4 key steps to mitigating risk in promotional campaigns
Research shows that around one in every eight promotions fail. While this is a significant number, it doesn’t take much to make them successful, so if you are thinking of running a promotion as part of your overall brand activation strategy, these are my top tips for mitigating risk.
Research the concept
Research can be expensive, however, if you are about to invest a substantial amount of money on a campaign and/or you have a couple of concepts you like but are not sure as to which will work best, research can show you the way.
There are companies that specialise in testing promotional concepts or you can do online polls and/or conduct research groups to gain valuable feedback. Doing this takes the emotion and gut feel out of it and brings in the all-important science.
Get the science right
Speaking of science and research, there has been extensive work done on promotional mechanics, entry method structures, prize structures and offerings and the like. Utilising these insights enables us to formulate promotions that have a greater chance of being successful every time.
We know that three prizes are better than one, however, there is no real difference between three and five prizes. Instant win for our instant society will achieve a much better take up promotionally, but one of the worst things you can do is run a 25 words or less promotion as your participation rate can drop off by 75%. Keep in mind that several small prizes spread through the promotional period are more aspirational than one large prize at the end of the promotion.

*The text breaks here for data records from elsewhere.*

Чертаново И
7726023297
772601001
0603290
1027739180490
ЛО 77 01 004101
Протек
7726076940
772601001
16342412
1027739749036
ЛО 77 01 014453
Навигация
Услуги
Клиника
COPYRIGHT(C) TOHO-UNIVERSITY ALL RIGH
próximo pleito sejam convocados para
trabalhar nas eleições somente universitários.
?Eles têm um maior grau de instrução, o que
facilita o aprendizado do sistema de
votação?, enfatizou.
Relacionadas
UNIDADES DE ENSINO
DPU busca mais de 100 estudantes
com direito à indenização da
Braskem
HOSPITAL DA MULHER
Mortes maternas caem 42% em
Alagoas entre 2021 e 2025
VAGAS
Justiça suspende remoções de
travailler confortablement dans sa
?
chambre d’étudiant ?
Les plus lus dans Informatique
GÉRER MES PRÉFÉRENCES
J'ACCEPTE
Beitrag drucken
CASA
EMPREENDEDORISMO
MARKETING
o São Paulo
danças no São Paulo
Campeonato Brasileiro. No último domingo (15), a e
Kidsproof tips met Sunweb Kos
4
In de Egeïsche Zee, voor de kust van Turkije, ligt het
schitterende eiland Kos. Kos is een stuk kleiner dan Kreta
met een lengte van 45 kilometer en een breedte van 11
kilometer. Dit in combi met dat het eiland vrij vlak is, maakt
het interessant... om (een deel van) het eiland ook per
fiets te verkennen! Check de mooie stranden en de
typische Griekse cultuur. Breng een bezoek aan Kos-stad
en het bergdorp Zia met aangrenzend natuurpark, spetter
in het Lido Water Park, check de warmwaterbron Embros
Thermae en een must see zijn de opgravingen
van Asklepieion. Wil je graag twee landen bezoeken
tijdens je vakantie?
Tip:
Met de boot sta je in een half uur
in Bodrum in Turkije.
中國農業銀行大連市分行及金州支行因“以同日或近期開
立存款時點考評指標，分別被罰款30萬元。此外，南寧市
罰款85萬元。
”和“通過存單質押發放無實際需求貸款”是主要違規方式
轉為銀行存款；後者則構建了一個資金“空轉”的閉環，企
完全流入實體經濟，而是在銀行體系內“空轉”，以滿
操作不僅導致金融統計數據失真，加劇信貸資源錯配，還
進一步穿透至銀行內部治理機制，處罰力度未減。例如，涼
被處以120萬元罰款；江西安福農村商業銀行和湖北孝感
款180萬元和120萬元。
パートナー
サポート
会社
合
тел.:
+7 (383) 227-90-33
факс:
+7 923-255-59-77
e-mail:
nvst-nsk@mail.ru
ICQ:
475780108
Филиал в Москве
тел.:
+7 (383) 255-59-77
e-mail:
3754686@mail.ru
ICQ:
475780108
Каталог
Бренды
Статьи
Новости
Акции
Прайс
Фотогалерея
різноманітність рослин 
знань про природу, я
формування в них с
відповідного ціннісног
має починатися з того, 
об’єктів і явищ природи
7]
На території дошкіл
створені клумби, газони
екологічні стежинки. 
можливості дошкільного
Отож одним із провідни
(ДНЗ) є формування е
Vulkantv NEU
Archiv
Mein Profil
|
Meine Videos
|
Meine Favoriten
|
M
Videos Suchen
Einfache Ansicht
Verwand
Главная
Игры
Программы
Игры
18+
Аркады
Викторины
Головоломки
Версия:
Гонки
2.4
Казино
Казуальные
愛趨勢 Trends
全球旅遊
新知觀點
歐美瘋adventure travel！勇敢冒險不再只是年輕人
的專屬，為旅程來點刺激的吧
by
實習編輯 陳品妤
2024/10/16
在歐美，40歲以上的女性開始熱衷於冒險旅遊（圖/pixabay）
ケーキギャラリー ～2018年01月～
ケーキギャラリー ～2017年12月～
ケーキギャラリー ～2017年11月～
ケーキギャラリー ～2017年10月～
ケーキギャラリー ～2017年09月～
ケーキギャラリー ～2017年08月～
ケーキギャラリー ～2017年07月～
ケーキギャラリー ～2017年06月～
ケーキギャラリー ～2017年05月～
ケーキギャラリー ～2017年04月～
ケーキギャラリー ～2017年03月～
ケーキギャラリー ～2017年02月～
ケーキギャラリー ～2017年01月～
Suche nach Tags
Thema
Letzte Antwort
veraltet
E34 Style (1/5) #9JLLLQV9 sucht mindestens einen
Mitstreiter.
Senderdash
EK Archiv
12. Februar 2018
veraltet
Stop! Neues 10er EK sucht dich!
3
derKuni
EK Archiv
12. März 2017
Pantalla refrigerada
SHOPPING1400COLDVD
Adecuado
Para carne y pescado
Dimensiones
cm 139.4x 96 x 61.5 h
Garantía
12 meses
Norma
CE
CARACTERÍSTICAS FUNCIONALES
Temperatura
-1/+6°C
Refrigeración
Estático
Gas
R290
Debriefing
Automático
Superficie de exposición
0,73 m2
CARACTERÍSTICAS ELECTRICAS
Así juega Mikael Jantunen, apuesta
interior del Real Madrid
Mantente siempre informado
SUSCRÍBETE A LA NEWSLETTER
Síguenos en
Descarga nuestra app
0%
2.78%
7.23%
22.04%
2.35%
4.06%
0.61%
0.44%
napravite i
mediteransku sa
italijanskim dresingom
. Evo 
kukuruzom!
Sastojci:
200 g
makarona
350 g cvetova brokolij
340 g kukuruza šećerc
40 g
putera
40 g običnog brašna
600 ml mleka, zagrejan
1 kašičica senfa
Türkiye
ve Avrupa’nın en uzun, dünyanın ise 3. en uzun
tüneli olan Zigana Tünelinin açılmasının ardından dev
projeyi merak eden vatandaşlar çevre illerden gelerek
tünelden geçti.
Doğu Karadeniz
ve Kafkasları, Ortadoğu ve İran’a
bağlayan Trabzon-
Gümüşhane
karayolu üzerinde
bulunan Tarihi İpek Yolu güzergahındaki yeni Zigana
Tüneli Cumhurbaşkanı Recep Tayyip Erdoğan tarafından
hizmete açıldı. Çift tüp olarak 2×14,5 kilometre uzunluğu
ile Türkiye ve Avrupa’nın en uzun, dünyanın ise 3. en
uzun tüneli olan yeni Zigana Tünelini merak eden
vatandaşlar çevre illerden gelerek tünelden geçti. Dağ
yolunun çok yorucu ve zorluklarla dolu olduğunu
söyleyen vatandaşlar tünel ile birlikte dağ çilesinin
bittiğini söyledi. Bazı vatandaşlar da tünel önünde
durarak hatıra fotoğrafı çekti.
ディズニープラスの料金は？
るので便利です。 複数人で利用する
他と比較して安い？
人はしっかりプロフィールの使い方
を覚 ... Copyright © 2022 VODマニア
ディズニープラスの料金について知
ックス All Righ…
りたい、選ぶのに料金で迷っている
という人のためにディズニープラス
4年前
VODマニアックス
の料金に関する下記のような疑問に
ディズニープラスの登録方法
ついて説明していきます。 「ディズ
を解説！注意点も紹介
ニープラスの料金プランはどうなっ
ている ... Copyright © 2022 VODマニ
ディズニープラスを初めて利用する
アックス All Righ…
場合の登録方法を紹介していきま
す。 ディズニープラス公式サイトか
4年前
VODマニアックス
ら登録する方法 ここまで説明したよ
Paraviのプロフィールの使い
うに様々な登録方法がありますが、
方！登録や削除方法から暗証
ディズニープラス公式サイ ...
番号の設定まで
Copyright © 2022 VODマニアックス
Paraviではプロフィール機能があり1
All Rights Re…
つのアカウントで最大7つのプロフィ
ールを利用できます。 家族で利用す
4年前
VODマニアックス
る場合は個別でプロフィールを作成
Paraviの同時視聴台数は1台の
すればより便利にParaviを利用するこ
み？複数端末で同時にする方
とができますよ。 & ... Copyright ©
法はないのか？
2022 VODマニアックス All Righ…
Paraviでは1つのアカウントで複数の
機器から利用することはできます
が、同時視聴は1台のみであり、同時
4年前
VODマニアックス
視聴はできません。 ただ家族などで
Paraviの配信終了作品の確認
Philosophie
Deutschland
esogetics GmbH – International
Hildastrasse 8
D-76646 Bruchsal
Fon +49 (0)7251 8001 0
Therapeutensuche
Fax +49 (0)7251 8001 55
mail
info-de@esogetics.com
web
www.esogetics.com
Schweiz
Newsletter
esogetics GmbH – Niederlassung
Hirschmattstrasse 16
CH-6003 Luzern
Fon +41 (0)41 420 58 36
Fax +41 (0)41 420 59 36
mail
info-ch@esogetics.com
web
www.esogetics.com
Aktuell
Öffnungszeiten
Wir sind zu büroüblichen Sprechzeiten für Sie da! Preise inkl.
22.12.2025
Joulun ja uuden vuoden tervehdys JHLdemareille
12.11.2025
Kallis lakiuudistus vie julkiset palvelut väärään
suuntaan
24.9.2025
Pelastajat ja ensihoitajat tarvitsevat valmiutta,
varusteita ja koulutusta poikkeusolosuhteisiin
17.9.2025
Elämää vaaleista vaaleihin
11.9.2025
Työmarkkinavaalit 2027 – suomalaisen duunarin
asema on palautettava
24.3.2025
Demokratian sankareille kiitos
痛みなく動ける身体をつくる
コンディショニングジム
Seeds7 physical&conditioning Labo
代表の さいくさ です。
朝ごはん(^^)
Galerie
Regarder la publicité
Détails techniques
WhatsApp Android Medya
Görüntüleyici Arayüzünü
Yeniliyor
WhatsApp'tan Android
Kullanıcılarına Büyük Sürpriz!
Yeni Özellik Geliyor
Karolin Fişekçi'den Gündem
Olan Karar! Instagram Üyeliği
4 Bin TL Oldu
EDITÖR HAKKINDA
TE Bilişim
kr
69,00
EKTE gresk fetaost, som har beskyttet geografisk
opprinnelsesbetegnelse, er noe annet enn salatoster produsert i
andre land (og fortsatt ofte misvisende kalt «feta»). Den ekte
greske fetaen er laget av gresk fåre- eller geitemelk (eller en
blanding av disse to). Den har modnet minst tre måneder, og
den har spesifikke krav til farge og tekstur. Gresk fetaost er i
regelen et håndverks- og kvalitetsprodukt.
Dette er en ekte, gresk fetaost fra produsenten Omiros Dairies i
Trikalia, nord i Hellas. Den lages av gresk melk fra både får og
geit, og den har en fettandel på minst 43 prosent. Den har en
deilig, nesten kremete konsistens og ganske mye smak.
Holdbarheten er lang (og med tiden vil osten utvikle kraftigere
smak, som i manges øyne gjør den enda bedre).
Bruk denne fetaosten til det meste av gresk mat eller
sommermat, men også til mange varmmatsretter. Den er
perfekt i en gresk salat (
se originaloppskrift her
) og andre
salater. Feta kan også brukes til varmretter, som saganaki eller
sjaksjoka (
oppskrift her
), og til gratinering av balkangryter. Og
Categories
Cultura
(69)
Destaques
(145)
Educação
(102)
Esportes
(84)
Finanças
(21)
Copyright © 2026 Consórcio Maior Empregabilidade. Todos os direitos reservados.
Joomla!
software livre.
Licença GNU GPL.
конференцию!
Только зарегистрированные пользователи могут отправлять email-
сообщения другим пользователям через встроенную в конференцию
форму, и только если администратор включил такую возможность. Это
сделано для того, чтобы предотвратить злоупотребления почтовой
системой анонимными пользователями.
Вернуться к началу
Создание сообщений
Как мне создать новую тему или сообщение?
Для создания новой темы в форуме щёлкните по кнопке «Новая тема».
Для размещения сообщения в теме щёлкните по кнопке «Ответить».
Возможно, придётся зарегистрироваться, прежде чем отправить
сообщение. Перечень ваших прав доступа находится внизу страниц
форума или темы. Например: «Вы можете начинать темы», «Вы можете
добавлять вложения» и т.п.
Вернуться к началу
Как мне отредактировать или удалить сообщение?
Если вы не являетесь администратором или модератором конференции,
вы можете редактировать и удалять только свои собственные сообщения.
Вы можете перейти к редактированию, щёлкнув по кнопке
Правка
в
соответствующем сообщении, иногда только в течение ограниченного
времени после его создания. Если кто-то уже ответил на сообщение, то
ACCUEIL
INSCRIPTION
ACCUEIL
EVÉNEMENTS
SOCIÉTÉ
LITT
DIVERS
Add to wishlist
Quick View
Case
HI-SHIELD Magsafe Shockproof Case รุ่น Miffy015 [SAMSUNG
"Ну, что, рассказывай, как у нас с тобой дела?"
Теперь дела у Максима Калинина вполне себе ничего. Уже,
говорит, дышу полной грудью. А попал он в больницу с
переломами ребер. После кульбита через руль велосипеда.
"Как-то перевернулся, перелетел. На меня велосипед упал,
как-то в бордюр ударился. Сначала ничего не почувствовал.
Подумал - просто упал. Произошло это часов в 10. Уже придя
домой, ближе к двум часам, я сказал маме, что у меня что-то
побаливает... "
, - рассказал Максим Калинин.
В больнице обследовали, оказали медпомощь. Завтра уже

Insure against over redemption
Be sure to insure the chance to win. Have you ever wanted to know how companies give away a chance to win $1,000,000? It’s all in the probability stats. The higher the probability, the higher the insurance, but it is still an extremely cost-effective way to make the promotion ‘big’.
Insurance works particularly well with a gift with purchase. It caps your outlay, which means you will never find yourself over budget if the gift over redeems.
Test a market
Not ready to go all out? Simply look at the option of starting small and testing in a state or region. Get it right and then roll it out. Some of the best concepts have started in one state or store. This works particularly well if the promotion is scalable, start small and then build it up to roll out nationally once you are happy with it.
As well as these pointers, always keep in mind that promotions need terms and conditions and ‘chance to win’ promotions also need legal permits, which must be displayed on promotional materials. They protect both the promoter and the agency. The terms and conditions are a contract and once finalised cannot be changed or altered without alerting the relevant permit authorities. Terms and conditions should include a clause that refers to any changes to the prize not being permitted unless the promoter gives consent and it is in writing and agreed by both parties. Remember, not transferable or exchangeable for cash means exactly that.
Lastly, don’t be afraid of trying something different in your promotional campaigns as it might just give you the edge over your competitor and help you achieve your brand objectives.